GW’s Documentary Center received television’s highest honor in July with a Best Director Emmy nomination for its founder, Nina Gilden Seavey.
The National Academy of Television Arts and Sciences will announce whether the film is the winner of the Best Director for a news feature or documentary at the Emmy Awards on Sept. 13.
Seavey’s film, “The Ballad of Bering Strait,” focuses on seven Russian teenagers who are trying to succeed in the Nashville country music scene. The documentary allowed Seavey to combine her affinity for the South and country music with her passion for “odd stories.”
A native of St. Louis, Mo., Seavey said she has had a fixation with the South because of its “interesting paradoxes.”
“It’s got its roots very much still in its own history, but yet it’s so very progressive,” Seavey said.
During the film, Seavey follows the band Bering Strait, which becomes skilled in authentic American bluegrass music through the instruction of their music teacher in the small town of Obninsk, Russia.
From Russia, the band moves to country music’s capital, Nashville, where they sign a recording contract with Arista Records.
The band’s accomplishments are all the more remarkable considering its inauspicious beginnings in the former Soviet Union.
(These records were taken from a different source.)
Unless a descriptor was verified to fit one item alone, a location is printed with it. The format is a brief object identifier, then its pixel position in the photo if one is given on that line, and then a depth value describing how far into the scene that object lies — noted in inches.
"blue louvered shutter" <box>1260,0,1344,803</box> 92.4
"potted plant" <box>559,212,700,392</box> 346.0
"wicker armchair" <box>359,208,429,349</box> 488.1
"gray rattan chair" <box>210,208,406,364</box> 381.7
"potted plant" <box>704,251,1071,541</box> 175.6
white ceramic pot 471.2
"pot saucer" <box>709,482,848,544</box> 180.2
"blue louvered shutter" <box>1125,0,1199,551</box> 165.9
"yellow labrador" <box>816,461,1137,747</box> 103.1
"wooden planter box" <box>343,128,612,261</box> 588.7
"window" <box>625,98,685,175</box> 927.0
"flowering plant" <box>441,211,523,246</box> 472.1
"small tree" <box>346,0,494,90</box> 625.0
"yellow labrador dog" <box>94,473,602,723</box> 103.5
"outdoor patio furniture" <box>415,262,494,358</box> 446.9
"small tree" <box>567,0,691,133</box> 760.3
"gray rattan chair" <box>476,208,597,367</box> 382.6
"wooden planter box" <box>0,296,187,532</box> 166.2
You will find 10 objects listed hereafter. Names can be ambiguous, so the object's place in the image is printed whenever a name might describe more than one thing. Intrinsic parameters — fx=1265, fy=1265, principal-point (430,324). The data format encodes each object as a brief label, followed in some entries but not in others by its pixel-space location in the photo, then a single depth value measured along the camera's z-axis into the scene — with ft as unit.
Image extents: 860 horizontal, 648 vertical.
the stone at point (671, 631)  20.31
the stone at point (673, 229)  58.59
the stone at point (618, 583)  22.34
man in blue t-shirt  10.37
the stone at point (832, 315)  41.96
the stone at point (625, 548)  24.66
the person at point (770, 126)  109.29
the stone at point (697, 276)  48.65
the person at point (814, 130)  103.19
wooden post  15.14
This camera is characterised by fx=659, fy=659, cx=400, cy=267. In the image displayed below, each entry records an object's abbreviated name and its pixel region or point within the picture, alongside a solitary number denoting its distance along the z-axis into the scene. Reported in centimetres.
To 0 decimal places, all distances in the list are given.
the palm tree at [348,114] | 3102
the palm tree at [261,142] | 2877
Seavey said the town of Obninsk “wasn’t even on the map” during Soviet times because it was the headquarters of Russia’s nuclear energy industry.
When Seavey began working on the movie in 1999, she thought the project would take about six months. But not long after, the country music industry “basically collapsed.” A lot changed for the band, and they could have easily gone back to Russia. But they did not give up on their dreams, and Seavey followed them as they struggled to keep their momentum.
Seavey ended up following the band for two-and-a-half years.
“Suddenly, I had an entirely different film that I was making,” she said.
It took three years to shoot and produce the film, which cost about $650,000.
Seavey said the film gave the young group exposure and contributed to their success but that its members were truly talented musicians. While still unknown in Russia, they have earned American acclaim and live in Nashville. The band tours the country music circuit in the South, playing at state fairs and other events.
The group has been nominated for a Grammy award and is now working on its second album.
Seavey has been making documentaries since the 1990s, pursuing a particular interest in historical films.
No stranger to success, the filmmaker won an Emmy award in 1998 for Best Research in a News and Documentary Program for her documentary, “A Paralyzing Fear: The Story of Polio in America.” Seavey was also nominated for Emmys in Best Music and Best Editing for her work in the polio documentary.
GW’s small documentary center, a subdivision of the School of Media and Public Affairs, is now in its 15th year. It offers an annual, intensive six-month graduate documentary filmmaking course. The center recently expanded from making historical documentaries to production of other types of documentaries that focus on art and social issues.